### Records for this exercise

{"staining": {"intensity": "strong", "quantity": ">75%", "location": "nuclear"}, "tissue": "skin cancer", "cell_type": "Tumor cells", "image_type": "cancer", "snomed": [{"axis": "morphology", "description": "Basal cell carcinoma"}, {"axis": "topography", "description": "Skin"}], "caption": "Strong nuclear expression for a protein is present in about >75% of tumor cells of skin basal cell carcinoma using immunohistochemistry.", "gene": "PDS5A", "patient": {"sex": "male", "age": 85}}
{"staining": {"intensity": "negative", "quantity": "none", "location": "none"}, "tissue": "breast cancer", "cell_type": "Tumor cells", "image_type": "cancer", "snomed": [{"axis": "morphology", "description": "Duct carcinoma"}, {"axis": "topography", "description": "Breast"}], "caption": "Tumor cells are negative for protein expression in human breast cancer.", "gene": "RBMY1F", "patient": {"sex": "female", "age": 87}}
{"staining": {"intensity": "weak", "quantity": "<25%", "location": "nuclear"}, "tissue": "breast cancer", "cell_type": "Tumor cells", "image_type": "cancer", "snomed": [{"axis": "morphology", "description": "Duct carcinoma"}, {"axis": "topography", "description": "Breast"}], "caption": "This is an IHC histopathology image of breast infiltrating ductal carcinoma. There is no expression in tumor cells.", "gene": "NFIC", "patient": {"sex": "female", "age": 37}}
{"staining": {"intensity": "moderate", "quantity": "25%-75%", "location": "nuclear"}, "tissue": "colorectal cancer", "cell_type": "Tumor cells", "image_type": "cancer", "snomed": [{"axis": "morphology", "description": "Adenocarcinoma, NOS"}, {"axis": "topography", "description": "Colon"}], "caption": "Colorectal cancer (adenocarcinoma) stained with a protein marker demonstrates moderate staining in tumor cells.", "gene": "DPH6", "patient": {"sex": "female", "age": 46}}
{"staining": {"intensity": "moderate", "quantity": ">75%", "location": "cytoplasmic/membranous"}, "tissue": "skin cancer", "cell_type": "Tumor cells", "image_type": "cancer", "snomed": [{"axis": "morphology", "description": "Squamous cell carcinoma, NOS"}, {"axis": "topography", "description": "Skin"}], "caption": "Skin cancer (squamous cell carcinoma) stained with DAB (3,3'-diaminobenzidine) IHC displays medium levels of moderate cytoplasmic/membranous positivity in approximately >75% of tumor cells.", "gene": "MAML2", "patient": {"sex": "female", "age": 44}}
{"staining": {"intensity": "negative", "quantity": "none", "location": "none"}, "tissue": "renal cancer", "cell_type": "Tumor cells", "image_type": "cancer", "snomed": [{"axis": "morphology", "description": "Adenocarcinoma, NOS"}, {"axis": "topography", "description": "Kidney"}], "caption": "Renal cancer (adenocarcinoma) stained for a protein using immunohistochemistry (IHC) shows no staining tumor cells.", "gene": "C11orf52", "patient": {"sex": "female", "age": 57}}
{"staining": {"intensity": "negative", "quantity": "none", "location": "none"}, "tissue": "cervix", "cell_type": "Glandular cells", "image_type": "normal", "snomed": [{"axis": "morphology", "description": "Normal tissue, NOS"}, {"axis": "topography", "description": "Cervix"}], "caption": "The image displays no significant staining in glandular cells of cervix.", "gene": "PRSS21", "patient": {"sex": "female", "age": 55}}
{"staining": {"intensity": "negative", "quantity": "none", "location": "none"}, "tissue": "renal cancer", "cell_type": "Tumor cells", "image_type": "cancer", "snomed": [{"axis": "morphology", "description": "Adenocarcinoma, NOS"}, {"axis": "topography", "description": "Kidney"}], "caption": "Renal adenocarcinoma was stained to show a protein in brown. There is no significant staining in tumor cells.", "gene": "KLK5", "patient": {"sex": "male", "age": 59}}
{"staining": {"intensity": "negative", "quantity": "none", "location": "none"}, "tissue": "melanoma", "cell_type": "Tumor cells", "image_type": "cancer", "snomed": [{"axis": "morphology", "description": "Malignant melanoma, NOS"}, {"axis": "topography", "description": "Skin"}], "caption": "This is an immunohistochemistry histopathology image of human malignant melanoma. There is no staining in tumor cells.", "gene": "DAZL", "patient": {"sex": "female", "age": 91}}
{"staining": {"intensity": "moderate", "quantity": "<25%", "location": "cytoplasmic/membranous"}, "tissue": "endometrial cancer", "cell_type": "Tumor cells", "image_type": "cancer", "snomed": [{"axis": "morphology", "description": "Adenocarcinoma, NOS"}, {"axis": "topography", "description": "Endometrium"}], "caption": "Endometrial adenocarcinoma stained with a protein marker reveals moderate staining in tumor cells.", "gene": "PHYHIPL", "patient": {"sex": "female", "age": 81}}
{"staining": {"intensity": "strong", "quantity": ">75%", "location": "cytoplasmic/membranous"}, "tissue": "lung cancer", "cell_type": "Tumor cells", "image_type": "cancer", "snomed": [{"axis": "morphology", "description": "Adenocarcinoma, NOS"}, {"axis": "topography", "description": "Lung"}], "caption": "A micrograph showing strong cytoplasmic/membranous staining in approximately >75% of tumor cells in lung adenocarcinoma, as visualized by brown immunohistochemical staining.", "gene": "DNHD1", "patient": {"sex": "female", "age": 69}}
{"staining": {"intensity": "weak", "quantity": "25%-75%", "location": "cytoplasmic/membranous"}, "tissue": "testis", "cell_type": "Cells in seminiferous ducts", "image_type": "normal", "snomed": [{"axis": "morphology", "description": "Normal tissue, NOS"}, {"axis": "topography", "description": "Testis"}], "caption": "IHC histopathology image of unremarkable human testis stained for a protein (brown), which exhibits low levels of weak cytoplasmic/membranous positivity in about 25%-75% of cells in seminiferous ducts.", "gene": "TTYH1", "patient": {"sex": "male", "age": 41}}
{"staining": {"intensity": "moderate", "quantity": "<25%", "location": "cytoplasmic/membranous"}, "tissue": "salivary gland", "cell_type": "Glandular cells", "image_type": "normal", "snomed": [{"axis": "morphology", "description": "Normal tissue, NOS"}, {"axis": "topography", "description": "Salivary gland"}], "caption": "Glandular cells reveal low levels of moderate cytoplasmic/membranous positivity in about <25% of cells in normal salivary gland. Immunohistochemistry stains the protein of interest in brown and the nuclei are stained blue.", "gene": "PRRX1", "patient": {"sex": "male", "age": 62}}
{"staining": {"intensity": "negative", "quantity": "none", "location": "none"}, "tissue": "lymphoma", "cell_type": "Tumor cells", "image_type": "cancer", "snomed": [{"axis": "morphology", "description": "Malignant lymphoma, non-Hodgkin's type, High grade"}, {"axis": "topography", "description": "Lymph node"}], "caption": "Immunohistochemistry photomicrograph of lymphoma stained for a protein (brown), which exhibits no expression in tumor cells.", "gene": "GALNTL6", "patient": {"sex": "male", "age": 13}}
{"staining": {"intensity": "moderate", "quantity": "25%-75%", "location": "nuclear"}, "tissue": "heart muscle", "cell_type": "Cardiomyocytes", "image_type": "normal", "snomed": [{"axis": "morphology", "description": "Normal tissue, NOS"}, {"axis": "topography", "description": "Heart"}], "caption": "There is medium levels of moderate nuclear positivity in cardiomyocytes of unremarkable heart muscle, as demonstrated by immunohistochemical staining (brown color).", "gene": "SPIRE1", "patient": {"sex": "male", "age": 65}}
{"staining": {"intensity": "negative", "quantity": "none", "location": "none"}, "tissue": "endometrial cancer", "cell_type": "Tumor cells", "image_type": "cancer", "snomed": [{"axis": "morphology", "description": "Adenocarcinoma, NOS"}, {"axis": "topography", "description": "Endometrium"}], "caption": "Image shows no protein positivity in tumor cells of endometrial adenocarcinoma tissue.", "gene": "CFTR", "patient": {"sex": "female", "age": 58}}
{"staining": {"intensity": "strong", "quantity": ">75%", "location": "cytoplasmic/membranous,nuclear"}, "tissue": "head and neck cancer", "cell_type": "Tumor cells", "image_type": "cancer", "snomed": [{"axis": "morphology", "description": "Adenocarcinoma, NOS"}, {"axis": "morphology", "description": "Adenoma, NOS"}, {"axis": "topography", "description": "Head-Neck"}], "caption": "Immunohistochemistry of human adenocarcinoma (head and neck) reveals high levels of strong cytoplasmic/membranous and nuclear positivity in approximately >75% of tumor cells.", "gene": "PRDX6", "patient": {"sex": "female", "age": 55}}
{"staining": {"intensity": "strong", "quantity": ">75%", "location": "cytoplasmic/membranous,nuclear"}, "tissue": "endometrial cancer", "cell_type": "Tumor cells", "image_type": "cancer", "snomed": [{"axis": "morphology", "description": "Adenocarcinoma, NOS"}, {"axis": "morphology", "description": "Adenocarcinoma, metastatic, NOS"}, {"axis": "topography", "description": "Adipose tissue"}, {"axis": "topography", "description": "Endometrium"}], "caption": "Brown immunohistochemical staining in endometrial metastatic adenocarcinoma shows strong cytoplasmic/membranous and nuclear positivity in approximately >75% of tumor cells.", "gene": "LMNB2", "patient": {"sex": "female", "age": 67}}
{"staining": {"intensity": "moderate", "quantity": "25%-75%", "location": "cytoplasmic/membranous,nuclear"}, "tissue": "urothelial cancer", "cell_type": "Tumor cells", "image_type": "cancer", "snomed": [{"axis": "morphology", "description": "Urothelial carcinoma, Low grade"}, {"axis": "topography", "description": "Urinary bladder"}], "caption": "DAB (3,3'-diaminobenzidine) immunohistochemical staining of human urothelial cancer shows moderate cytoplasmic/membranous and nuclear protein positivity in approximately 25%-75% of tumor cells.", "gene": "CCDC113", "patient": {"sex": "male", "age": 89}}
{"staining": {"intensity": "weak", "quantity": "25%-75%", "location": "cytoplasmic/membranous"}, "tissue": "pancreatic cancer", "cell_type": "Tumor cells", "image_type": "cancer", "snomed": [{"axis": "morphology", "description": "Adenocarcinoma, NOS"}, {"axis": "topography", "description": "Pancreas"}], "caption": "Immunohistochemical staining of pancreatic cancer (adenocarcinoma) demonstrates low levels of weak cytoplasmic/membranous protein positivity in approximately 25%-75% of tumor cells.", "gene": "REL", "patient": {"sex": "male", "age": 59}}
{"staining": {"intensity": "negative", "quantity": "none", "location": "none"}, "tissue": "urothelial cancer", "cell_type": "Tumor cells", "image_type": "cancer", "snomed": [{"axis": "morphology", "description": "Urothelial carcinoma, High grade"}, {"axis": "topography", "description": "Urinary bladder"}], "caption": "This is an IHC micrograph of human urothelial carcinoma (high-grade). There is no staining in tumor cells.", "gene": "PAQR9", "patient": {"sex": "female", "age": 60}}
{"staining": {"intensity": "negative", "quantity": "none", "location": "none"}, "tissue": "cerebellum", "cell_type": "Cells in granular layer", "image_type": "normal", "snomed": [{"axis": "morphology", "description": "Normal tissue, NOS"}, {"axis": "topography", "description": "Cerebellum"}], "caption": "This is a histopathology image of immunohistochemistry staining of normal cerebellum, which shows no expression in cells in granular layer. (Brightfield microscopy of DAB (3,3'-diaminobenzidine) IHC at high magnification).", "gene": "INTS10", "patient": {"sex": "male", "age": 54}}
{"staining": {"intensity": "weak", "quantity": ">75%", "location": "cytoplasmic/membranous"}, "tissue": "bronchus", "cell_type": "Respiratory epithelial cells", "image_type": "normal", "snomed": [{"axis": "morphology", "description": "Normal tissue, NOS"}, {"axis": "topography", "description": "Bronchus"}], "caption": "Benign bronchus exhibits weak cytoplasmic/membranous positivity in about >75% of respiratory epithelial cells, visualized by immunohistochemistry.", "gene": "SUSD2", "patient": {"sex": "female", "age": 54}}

######

• **Prompt**:
Referring to the material above, set down exactly the lines between the line with "staining of pancreatic" and the line with "an IHC micrograph", inclusive, and no other lines.

• **Answer space**:
{"staining": {"intensity": "weak", "quantity": "25%-75%", "location": "cytoplasmic/membranous"}, "tissue": "pancreatic cancer", "cell_type": "Tumor cells", "image_type": "cancer", "snomed": [{"axis": "morphology", "description": "Adenocarcinoma, NOS"}, {"axis": "topography", "description": "Pancreas"}], "caption": "Immunohistochemical staining of pancreatic cancer (adenocarcinoma) demonstrates low levels of weak cytoplasmic/membranous protein positivity in approximately 25%-75% of tumor cells.", "gene": "REL", "patient": {"sex": "male", "age": 59}}
{"staining": {"intensity": "negative", "quantity": "none", "location": "none"}, "tissue": "urothelial cancer", "cell_type": "Tumor cells", "image_type": "cancer", "snomed": [{"axis": "morphology", "description": "Urothelial carcinoma, High grade"}, {"axis": "topography", "description": "Urinary bladder"}], "caption": "This is an IHC micrograph of human urothelial carcinoma (high-grade). There is no staining in tumor cells.", "gene": "PAQR9", "patient": {"sex": "female", "age": 60}}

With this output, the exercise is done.